A wildlife sanctuary in Florida saw a record number of the nesting critters in 2015.

Image via WIkimedia Commons user Brocken Inaglory

Forty years ago, it looked like green sea turtles might not make it. They got entangled in fishing wire; humans killed them for meat, oil, leather, and their shells; coastal developments destroyed their habitats; plastics and debris choked them to death. In 1978, the U.S. government listed breeding colonies on the Pacific Coast of Mexico and in Florida as endangered.


Now, the green sea turtle has made a remarkable comeback. According to scientists at Florida’s Archie Carr National Wildlife Refuge, last year saw the turtles shatter their previous nesting record. The sanctuary in Melbourne Beach—which, TakePart notes, is the most important green sea turtle habitat in North America—had 14,152 nests by the end of the season, compared to 12,846 in 2013, 6,023 in 2011, and just 198 in 2001.

“It's an incredible thing,” Llew Ehrhart, a University of Central Florida zoologist who has been studying the Melbourne Beach sea turtle population since the 1980s, told Florida Today.

Female green sea turtles lay between 80 and 120 eggs per nest, though only one in 1,000 survives to adulthood.

A green sea turtle hatchling in Archie Carr National Wildlife Refuge. Image via Flickr user U.S. Fish and Wildlife Service

Scientists attribute the green sea turtle rebound to a number of factors.
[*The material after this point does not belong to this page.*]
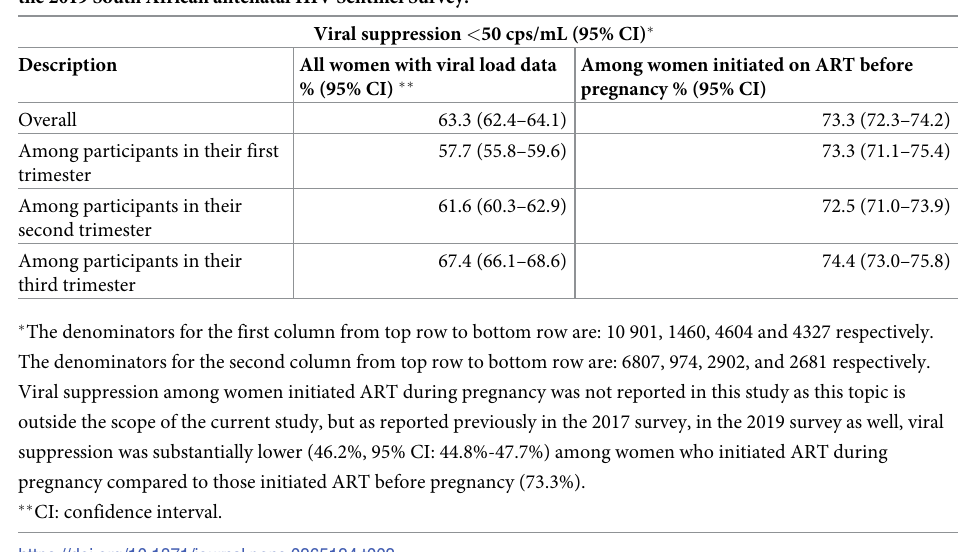
Table 2. Viral suppression of women by gestational age and among women initiated on ART before pregnancy in the 2019 South African antenatal HIV Sentinel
Government moves—like the establishment of the Archie Carr refuge in 1989 and the implementation of the Endangered Species Act after 1973—have cut down on local commercial fishing and seaside real estate developments. Conservation groups have also worked to tone down excessive beach lighting, which sometimes beckons turtle hatchlings onto dangerous roads.

The Archie Carr numbers are so good that the U.S. Fish and Wildlife Service has considered downgrading the green sea turtle’s status from “endangered” to “threatened.”

“It’s appropriate to review those listings and celebrate when it’s warranted,” David Godfrey, the executive director of the Sea Turtle Conservancy, told TakePart. “We don’t want to see protections removed, but we think it’s appropriate that this subpopulation of green turtles no longer be called endangered.”